--- Text ---
★ ★ ★ ★
Photograph of a painting kindly provided by the Allen family
Stock Page Stock - History
           
Stock Page Stock was founded in 1825 by a Mr George Allen, as Architect and Surveyor with offices in Tooley Street, Southwark. A pupil of James Elmes, he entered the Royal Academy Schools in 1818, and won the Silver Medal in 1820. He exhibited at the Academy between 1820 and 1840. He designed many buildings, including Schools, Warehouses and was employed by both Railway and Dock Companies, and was the surveyor to the Haberdashers' Company, the Deptford Creek Bridge Company, the district of Rotherhithe & Hatcham, and the parishes of St. Olave & St. Nicholas, Deptford. In 1827/8 he published a book about roads approaching London Bridge, which was being rebuilt at that time and about which his plans were adopted.
             
When George Allen died in 1847, his business was carried on by his pupil Henry Stock, who had been in Allen's office from 1840 until 1846. Stock entered into partnership with William Snooke and set up at 69 Tooley Street, which was Allen's old office. For much of the 1850's the practice was known as Allen, Snooke and Stock, only becoming Snooke and Stock after 1856. William Snooke was principally a surveyor, though he described himself as 'Architect & Surveyor', and is credited with designing the warehouse at Cotton's Wharf in which Tooley Street Fire started. He took over from Allen the post of District Surveyor for Rotherhithe and Hatcham and held it until his death in 1883. The assistance of a surveyor was obviously very useful to Stock in a practice which was mainly concerned with industrial buildings.
★ ★ ★ ★
--- Given data ---
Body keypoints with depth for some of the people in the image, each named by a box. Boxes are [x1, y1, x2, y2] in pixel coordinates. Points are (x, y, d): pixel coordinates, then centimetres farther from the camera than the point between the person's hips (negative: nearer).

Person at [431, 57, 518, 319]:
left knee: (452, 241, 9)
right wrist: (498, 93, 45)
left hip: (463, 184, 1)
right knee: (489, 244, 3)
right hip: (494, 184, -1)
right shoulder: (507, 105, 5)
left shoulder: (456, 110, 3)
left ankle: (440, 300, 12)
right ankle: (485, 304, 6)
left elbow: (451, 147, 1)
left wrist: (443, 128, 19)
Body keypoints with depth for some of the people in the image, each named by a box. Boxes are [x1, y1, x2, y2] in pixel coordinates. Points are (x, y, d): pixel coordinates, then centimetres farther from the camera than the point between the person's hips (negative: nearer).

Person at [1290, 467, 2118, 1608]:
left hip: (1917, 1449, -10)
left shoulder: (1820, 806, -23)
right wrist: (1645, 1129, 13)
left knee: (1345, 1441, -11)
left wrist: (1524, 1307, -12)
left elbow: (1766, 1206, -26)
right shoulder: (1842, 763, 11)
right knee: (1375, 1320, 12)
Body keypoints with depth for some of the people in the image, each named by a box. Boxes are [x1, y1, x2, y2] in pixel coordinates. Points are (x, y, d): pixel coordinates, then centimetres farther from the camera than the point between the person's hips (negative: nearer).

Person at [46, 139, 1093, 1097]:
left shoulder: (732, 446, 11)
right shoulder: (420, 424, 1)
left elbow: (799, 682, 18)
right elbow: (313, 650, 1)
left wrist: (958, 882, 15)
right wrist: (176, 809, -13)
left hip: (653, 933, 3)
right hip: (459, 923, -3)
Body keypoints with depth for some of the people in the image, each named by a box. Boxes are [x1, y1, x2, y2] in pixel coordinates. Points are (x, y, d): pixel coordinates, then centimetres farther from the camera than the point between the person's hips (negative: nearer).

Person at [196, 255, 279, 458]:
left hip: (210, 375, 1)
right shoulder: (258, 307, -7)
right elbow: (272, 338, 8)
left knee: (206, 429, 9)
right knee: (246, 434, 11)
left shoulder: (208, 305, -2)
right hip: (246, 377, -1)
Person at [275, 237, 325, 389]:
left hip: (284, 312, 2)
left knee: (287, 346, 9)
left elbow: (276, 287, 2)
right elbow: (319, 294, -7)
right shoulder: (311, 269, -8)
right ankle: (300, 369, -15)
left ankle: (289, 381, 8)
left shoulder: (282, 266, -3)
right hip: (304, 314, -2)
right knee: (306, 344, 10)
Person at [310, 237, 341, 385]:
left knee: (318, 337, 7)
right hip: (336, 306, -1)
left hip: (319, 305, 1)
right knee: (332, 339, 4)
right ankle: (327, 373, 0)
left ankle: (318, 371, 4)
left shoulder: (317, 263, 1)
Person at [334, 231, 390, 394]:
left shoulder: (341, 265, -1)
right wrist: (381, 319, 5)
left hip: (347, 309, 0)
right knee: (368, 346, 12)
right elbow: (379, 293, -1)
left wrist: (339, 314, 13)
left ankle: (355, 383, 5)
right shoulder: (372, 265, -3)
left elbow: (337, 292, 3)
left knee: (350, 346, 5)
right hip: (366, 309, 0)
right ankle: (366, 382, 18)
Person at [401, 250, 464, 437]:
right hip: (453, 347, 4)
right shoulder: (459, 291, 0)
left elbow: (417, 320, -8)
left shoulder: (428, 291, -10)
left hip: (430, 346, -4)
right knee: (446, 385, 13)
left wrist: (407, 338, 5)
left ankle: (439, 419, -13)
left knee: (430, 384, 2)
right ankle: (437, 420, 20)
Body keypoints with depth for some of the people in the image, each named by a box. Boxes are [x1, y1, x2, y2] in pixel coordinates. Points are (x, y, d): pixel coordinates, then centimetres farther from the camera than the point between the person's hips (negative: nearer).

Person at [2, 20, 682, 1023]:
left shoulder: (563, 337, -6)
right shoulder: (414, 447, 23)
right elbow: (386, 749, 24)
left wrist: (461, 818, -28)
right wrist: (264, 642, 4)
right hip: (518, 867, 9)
★ ★ ★ ★
--- Exercise instructions ---
Answer these questions using the history of Stock Page Stock.
1. In what year did George Allen enter the Royal Academy Schools?
2. At what address did Henry Stock and William Snooke set up their practice?
3. In what year did William Snooke die?

--- Solution to this task ---
1. 1818
2. 69 Tooley Street
3. 1883